Most of the world celebrated Mother’s Day yesterday but here in the country, we have countless stories that tell of the poverty and its attendant challenges faced by a lot of Filipino mothers and how they were helped to endure and overcome such obstacles.
Last week, Metro Cebu was abuzz with news of a maid who threw her baby daughter out the window just after she gave birth in a toilet at a house she worked at in Maria Luisa Subdivision, Cebu City.
The female infant miraculously survived and both mother and daughter were reunited at a hospital.
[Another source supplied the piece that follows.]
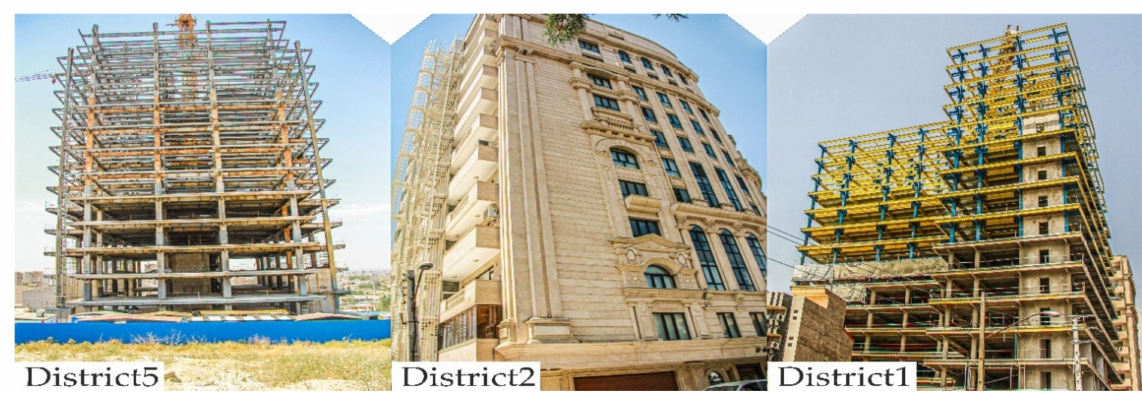
Figure 11. Steel-1 structures up to 3 floors.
Remorseful over what she did — there are only a few women in her situation who wouldn’t — she decided to care for her child for the meantime.
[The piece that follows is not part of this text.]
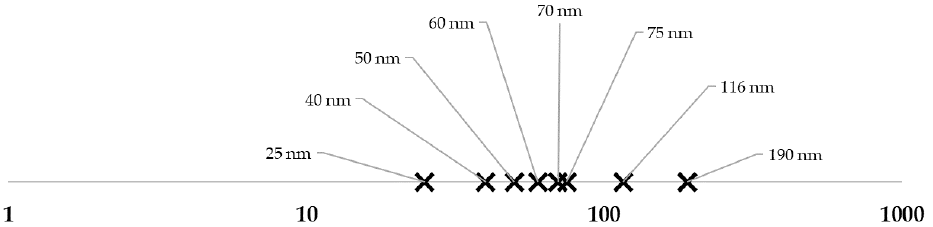
Figure 2. NPs’ sizes (nm) from the studies included for review: 25 and 70 nm [31]; 40 nm [17]; 50 nm [32]; 60 to 75 nm [35]; 116 nm [20]; 190 nm [33,34] Upper limit of 1000 nm defined based on reviewed literature [8].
Ester Concha, chief of Cebu City Hall’s Department of Social Welfare Services (DSWS), said if it were up to her, she wouldn’t file charges against the mother, a maid whose baby’s father is a married man.
The maid has her own children and a common-law partner back in her province of Bohol. As she recounted to reporters, she only remembered giving birth and then blacked out.
The burden of proving her guilt may be difficult without witnesses, as only a jogger named Ariel Pipino and a security guard saw the baby entangled in vines after she was thrown.
Mabolo police said the mother may face charges of frustrated infanticide but that is only if someone would be willing to file a complaint. Concha’s preference may not be a solid guarantee that the mother will escape prosecution but she was right to point out that the baby needs her mother to care for her and she cannot do that in prison.
What spelled the difference was the baby’s miraculous survival and the timely discovery. We only dread to think what would have happened to her if the jogger and the guard didn’t find her in time. It would have spelled her end.
For now she would be cared for by the Cebu City government. The maid has expressed her willingness to return to her hometown though how her common-law partner would deal with her pregnancy is up in the air.
While disposing of her baby may be abhorrent to some, it does bear asking and answering the tough questions of how women can avoid what they would consider to be unwanted pregnancies.
Despite her change of heart, the maid’s initial decision to throw her baby out the window showed that she wasn’t ready to care for her daughter.
Abortion is certainly out of the question in this Catholic dominant country and though there are contraceptives, these are forbidden by the Church and offered as an option to expectant women.
Local government units should reach out more to these indigent women who have experienced unscheduled pregnancies if it means preventing another baby being thrown out the window.